Apakah proyek ini layak secara ekonomi?
Kelayakan proyek ini alasannya adanya TOD sebagai risk management. Tanpa ada peluang konsesi bisnis mengelola TOD maka dipastikan secara bisnis proyek kereta cepat ini tidak menguntungkan. Di perkirakan dari TOD sanggup menyumbang penerimaan sebesar 26% dan sisanya 74 % dari penjualan tiket. Ini tidak termasuk  value TOD yang setiap taun meningkat seiring berkembangnya kawasan. Seperti kenaikan harga kaveling tanah, project derivative value menyerupai Advertising, cash digital atas alat pembayaran ticket, dan lain lain.
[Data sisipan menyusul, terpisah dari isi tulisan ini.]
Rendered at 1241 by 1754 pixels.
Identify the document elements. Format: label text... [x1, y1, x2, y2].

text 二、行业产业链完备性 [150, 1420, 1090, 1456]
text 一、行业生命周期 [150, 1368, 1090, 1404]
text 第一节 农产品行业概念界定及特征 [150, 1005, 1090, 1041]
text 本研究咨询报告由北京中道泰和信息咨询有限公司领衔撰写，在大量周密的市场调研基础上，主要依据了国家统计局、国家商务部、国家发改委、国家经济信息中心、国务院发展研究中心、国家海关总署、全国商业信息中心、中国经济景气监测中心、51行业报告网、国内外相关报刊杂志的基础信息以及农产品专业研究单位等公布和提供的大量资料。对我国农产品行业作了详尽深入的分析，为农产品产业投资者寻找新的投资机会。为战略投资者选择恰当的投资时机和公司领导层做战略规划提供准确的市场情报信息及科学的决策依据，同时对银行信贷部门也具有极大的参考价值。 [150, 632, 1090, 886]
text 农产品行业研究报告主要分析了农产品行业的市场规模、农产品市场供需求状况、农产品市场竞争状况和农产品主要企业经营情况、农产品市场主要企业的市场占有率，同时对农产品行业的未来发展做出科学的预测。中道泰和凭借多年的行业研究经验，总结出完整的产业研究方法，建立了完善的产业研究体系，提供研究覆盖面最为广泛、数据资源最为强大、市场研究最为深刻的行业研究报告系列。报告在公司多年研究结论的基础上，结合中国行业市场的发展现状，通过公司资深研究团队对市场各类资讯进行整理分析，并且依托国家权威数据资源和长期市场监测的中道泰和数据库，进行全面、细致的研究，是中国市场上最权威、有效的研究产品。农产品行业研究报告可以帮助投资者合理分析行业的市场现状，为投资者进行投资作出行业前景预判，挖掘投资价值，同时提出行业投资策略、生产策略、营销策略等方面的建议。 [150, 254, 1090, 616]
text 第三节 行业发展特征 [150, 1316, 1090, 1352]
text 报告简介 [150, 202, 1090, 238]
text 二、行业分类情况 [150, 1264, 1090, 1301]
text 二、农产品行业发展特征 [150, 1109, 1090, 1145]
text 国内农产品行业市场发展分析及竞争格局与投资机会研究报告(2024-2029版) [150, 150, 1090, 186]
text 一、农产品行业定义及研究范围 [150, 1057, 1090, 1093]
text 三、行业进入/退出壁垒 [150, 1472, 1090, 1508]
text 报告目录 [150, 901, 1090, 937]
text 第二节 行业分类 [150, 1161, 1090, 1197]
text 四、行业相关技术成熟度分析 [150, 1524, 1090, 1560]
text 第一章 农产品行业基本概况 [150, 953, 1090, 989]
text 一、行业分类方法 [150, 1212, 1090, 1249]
Inilah trigger bagi investor tertarik menanamkan uangnya. Kalau alasannya itu investor untung, tetap saja negara tidak rugi. Karena 25% pajak penghasilan di nikmati oleh negara dan ini akan di kembalikan kepada rakyat untuk memperkuat posisi APBN. Belum lagi pajak barang glamor dan pajak penghasilan bagi pekerja yang terlibat dalam proyek ini secara keseluruhan.
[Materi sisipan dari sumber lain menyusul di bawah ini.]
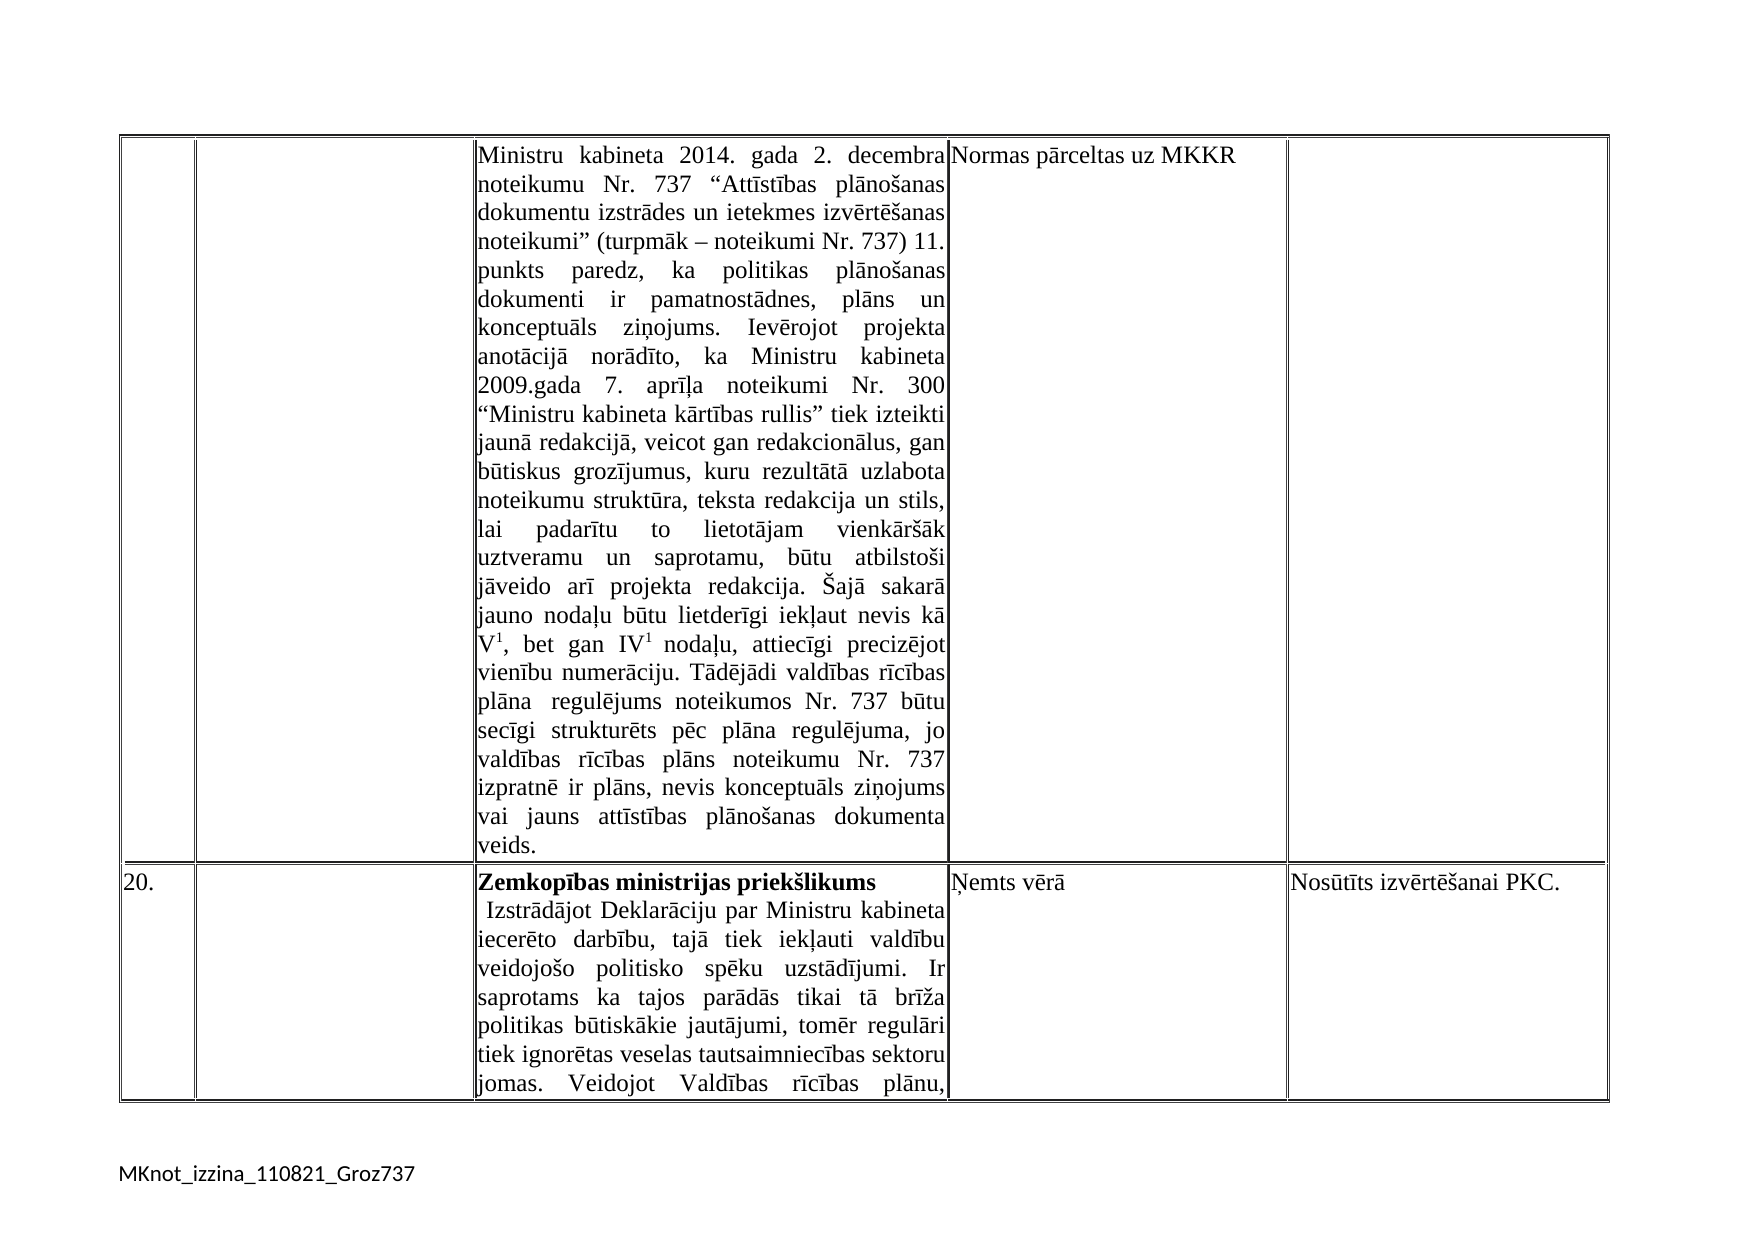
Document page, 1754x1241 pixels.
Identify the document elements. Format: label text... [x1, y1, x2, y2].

Yang patut di pahami bahwa proyek ini jangan hanya dilihat dari jangka pendek. Walau waktu tempuh Jakarta-Bandung mencapai tiga jam saat periode normal. Namun, waktu tempuh kedua kota tersebut sanggup berkali lipat lebih usang saat periode final pekan atau liburan. Permasalahan semacam ini harus segera dipecahkan dan solusinya harus jangka panjang. Sebab, dalam tahun-tahun mendatang, persoalan yang sama dan bahkan lebih parah da sanggup terus terjadi. Masalah ini harus dicari solusinya. 30 tahun yang akan tiba bila tidak punya solusinya, Jakarta-Bandung sanggup berpuluh jam.Juga harus di catat bahwa operator bukanlah pemilik asset dari proyek ini.Secara undang undang Asset Kereta cepat tetap di miliki oleh Negara.Pihak operator hanya mendapatkan konsesi bisnis selama jangka waktu 50 tahun dan sesudah itu harus di serahkan kepada pemerintah untuk dikelola sendiri. Dengan memakai bagan business to business maka  dana APBN sanggup dipakai untuk pembangunan infrastruktur yang Indonesia sentris. Terbukti dana infrastruktur tahun ini meningkat 76,3 persen yaitu sebesar 313,5 triliun yang sanggup dialokasikan untuk pembangunan infrastruktur di luar Jawa

Dari bagan B2B proyek Kereta cepat ini kita mendapatkan solusi angkutan massal, pengembangan wilayah melalui system koneksitas antar wilayah dan solusi pembiayaan yang dalam jangka panjang proyek akan dikembalikan kepada pemerintah, yang semua itu tanpa keluar uang dari APBN namun rakyat menikmati angkutan yang nyaman,dan Negara sanggup pajak. Nikmat apa lagi yang kita dustakan?